Gabriel's principal endeavor had been to apply the evidence to dispelling the obscurity which hung about the adventures of the two Martins. Arnauld, on the other hand, devoted himself to twisting all the threads together again and to bringing the minds of the judges a second time into that state of confusion in which lay his only hope. He avowed that he himself could in nowise comprehend all the entanglements arising from these two existences, which were continually being mistaken for each other. It was not his affair to explain all the blunders for which they tried to hold him responsible. All he had to do was to answer for his own life and justify his own actions; and that he was ready to do.
He then repeated the logically arranged and compact story of his own acts and movements from his cradle down to that day. He spoke to his friends and kinsfolk, reminding them of circumstances which they had themselves forgotten, laughing at certain memories, and weeping at others.
He could not speak Basque, it is true, nor play tennis; but everybody had not the faculty of remembering languages, and he showed the scar on his hand. Even if his adversary had satisfied the court on those two points, nothing was easier when occasion demanded than to learn a patois and attain skill at a game by practice.
The Comte de Montgommery, certainly led astray by some mischief-maker, accused him of having stolen from his squire the papers which established his name and his identity; but there was no proof of that fact.
As for the peasant, who could say that he was not an accomplice of the soi-disant Martin?
Regarding the money for the Comte de Montgommery's ransom, which he. Martin-Guerre, was accused of having stolen, he could only say that he had returned to Artigues with a certain sum larger than that lost by the count; but he accounted for it by exhibiting the certificate of the very eminent and powerful nobleman, the Connétable Duc de Montmorency.
In his peroration, Arnauld with infinite address rung the changes upon the constable's mighty name in the ears of the bewildered judges.

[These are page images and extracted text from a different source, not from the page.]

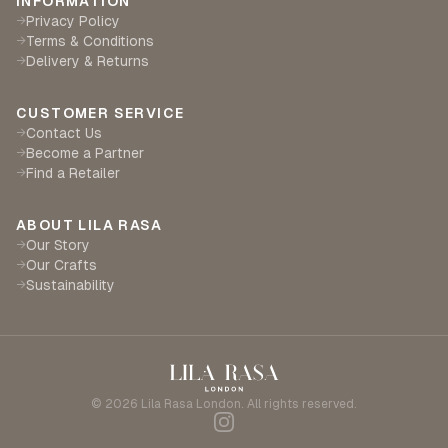
INFORMATION
Privacy Policy
→
Terms & Conditions
→
Delivery & Returns
→
CUSTOMER SERVICE
Contact Us
→
Become a Partner
→
Find a Retailer
→
ABOUT LILA RASA
Our Story
→
Our Crafts
→
Sustainability
→
©
2026
Lila Rasa London. All rights reserved.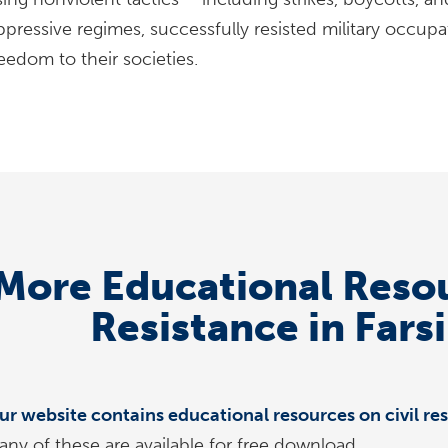
ppressive regimes, successfully resisted military occupa
eedom to their societies.
More Educational Resou
Resistance in Fars
ur website contains educational resources on civil res
any of these are available for free download.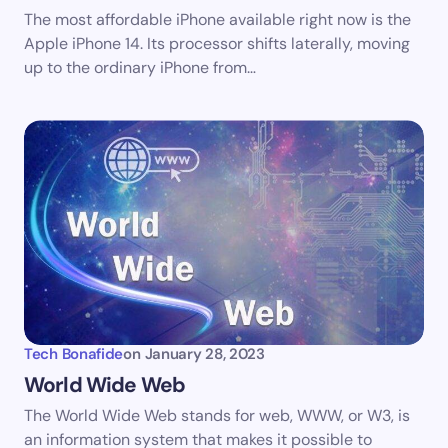
The most affordable iPhone available right now is the
Save my name and email in this browser for the
Apple iPhone 14. Its processor shifts laterally, moving
next time I comment.
up to the ordinary iPhone from…
Submit Comment
Tech Bonafide
on
January 28, 2023
World Wide Web
The World Wide Web stands for web, WWW, or W3, is
an information system that makes it possible to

He insisted that they should send to make inquiries concerning him of his illustrious master, and he was confident that the result of such inquiries would be his speedy and decisive justification.
In short, the crafty rascal's speech was so clever and insidious, he expressed himself with so much warmth, and impudence sometimes so closely resembles innocence, that Gabriel saw that the judges were undecided and wavering once more.
It was necessary then to strike a decisive blow; and Gabriel, although it was much against his wish, determined to do it.
He spoke a single word in the president's ear; whereupon the latter ordered Arnauld du Thill to be remanded to prison and Martin-Guerre to be produced.